A veces, las acciones más pequeñas desencadenan una serie de acontecimientos que cambian por completo la vida cotidiana. Eso es precisamente lo que nos ocurrió a nosotros, por culpa de la visita más normalita de mi marido a la tienda.
Mi marido Sasha nunca ha sido un fanático de la vida sana. Le encantaban los pelmeni con mayonesa por las noches, le encantaban los refrescos azucarados y se reía de mis intentos de convencerlo de que hiciera ejercicio al menos una vez a la semana. Pero ese día simplemente dijo:
«Voy a comprar pan, ahora vuelvo».
Pasaron cuarenta minutos. Ya empezaba a preocuparme cuando regresó. Y entonces casi me caigo de la sorpresa: en lugar de una bolsa con pan, trajo una enorme caja de comida deportiva: proteínas, barritas, incluso algunas latas con las inscripciones «BCAA» y «creatina».
«¿Te vas al gimnasio?», le pregunté incrédula.
«¿Y por qué no?», respondió tranquilamente.
Sinceramente, al principio pensé que era una broma. Pero al día siguiente, Sasha se levantó a las siete de la mañana, se puso unas zapatillas viejas y se fue a correr.
Los primeros días fueron divertidos: se quedaba sin aliento, se ponía rojo y volvía a casa empapado, como si hubiera llovido. Pero lo importante era que no se rendía. Pronto, a las carreras se sumaron los entrenamientos en casa: flexiones, planchas, mancuernas. Y además, una dieta estricta.
Yo, que antes siempre preparaba borscht con crema agria grasa y patatas fritas, ahora aprendía a cocinar brócoli y pollo al vapor. Sasha exigía «comida sana» y, por extraño que parezca, los niños también se sumaron.

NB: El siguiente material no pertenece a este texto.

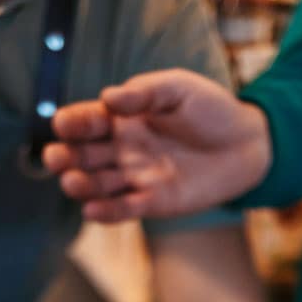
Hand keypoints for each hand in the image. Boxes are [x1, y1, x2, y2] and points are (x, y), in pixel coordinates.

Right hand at [44, 69, 271, 221]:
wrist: (245, 145)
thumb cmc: (211, 110)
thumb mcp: (179, 88)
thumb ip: (145, 92)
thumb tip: (108, 98)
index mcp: (122, 118)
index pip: (87, 121)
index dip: (73, 123)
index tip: (64, 124)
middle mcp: (122, 149)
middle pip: (83, 156)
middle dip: (65, 157)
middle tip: (56, 158)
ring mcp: (135, 178)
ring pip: (97, 185)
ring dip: (81, 186)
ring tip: (72, 183)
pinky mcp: (153, 203)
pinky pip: (123, 209)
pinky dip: (107, 212)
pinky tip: (92, 210)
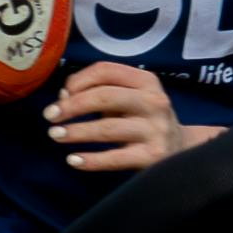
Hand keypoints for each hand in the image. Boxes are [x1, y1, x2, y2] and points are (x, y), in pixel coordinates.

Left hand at [45, 60, 196, 174]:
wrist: (182, 150)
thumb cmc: (144, 120)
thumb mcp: (130, 98)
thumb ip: (100, 92)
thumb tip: (64, 98)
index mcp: (146, 81)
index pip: (106, 71)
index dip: (78, 81)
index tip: (61, 95)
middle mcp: (154, 102)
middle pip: (104, 97)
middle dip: (72, 106)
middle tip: (50, 116)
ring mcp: (155, 130)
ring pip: (107, 128)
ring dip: (76, 132)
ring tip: (55, 135)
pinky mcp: (152, 156)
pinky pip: (115, 158)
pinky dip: (91, 160)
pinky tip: (73, 160)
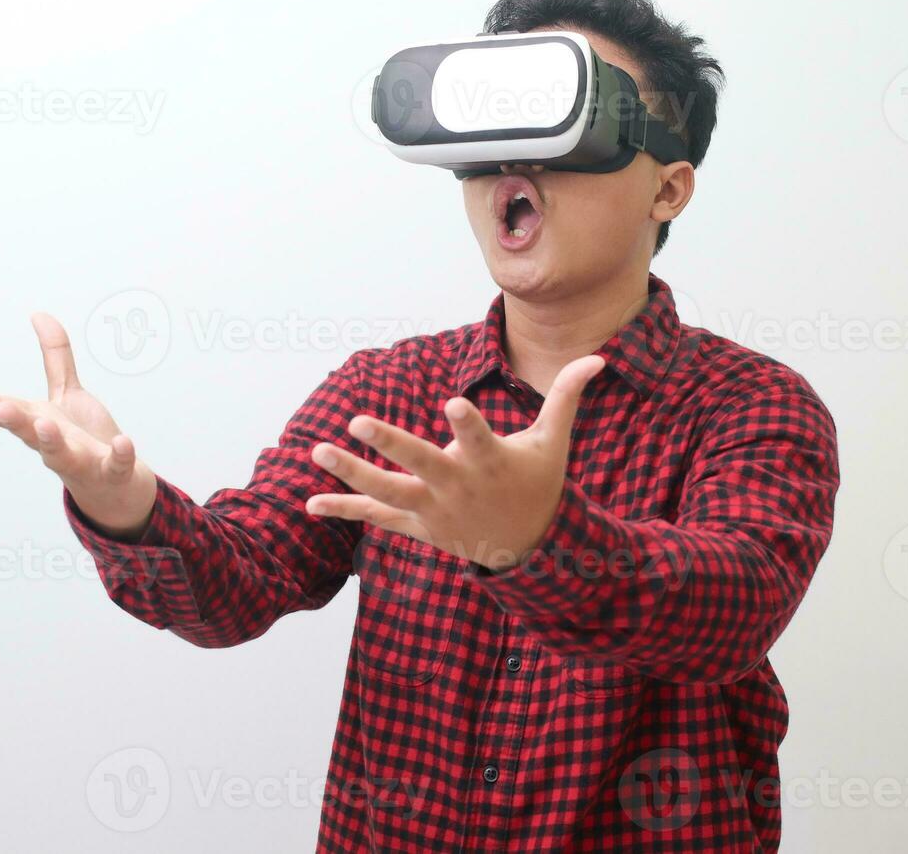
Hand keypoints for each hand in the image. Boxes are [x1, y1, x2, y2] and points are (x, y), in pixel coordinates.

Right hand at [0, 313, 157, 535]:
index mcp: (36, 423)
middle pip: (26, 433)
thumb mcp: (66, 393)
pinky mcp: (111, 470)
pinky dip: (120, 454)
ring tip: (45, 424)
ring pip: (61, 454)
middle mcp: (51, 444)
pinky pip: (115, 463)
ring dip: (52, 440)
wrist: (113, 486)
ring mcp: (80, 460)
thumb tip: (39, 315)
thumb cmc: (81, 438)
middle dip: (13, 420)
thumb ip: (55, 357)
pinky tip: (123, 441)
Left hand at [304, 355, 605, 567]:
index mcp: (492, 462)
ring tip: (318, 451)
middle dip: (389, 444)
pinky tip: (309, 503)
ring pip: (388, 492)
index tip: (452, 404)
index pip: (479, 439)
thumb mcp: (555, 442)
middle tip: (357, 422)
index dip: (467, 423)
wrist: (529, 551)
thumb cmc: (538, 483)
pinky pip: (377, 518)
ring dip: (351, 475)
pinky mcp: (419, 526)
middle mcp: (459, 487)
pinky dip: (344, 509)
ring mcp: (435, 510)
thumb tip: (597, 357)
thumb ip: (567, 396)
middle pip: (421, 464)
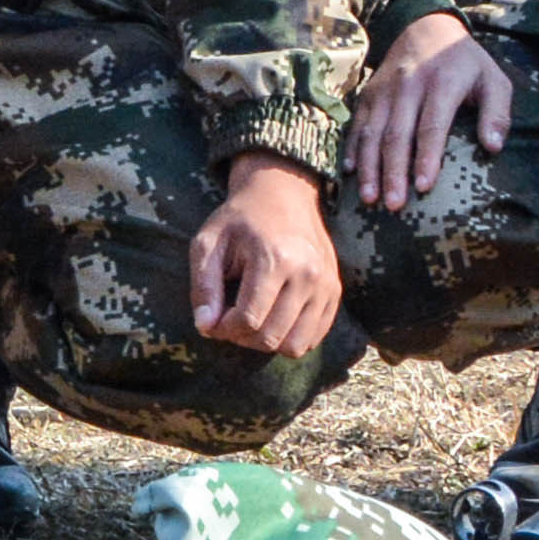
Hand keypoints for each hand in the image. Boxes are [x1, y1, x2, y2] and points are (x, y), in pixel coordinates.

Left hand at [186, 151, 340, 356]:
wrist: (283, 194)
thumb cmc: (239, 219)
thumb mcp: (208, 243)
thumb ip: (203, 286)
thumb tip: (205, 327)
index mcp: (274, 260)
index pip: (248, 320)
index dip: (223, 329)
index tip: (213, 319)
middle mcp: (307, 274)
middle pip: (272, 337)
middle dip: (243, 338)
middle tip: (229, 319)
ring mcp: (326, 285)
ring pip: (296, 345)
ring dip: (267, 342)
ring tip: (252, 320)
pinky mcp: (335, 292)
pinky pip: (315, 337)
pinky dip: (291, 337)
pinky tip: (273, 317)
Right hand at [344, 10, 514, 210]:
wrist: (427, 27)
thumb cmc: (466, 63)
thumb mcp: (494, 80)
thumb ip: (497, 112)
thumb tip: (493, 147)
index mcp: (442, 83)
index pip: (431, 125)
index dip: (427, 157)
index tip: (424, 186)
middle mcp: (408, 85)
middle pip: (397, 134)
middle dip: (393, 172)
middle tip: (394, 205)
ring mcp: (384, 90)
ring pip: (372, 133)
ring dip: (370, 167)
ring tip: (370, 198)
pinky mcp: (368, 94)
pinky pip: (357, 125)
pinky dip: (352, 149)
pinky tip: (350, 173)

«Mamá, ¿podemos comer las mismas barritas que papá?», preguntó mi hijo.
Y comprendí que la estructura familiar habitual se estaba desmoronando ante mis ojos.
Al cabo de un mes, noté que a mi marido le brillaban los ojos. Había adelgazado, estaba más animado y había dejado de roncar por las noches. Por las tardes ya no nos tumbábamos delante del televisor, sino que toda la familia salía a pasear al parque. Incluso nuestras discusiones habían desaparecido.
Pero lo más importante ocurrió más tarde. Por la noche, sentados a la mesa, Sasha dijo de repente:
— Sabes, lo he entendido todo. No solo he empezado a hacer deporte. Quiero inscribirme en una media maratón.
Al principio me eché a reír. Pero él hablaba con tanta seriedad que me dio vergüenza. Este hombre, que siempre se escondía detrás de la pizza y el sofá, de repente encontró en sí mismo la fuerza y un objetivo.
Pasaron seis meses. El día de la carrera, toda la familia estábamos en la línea de meta. Cuando Sasha, cansado, rojo, pero feliz, la cruzó, los niños gritaron:
—¡Papá, eres un héroe!
Y yo me eché a llorar. Porque en ese momento comprendí que su «casual» compra de suplementos deportivos no solo había cambiado su vida. Había cambiado a nuestra familia. Nos habíamos convertido en otras personas. Nos habíamos acercado más.
Y todo ello porque mi marido un día salió a comprar pan… y volvió con una caja de proteínas.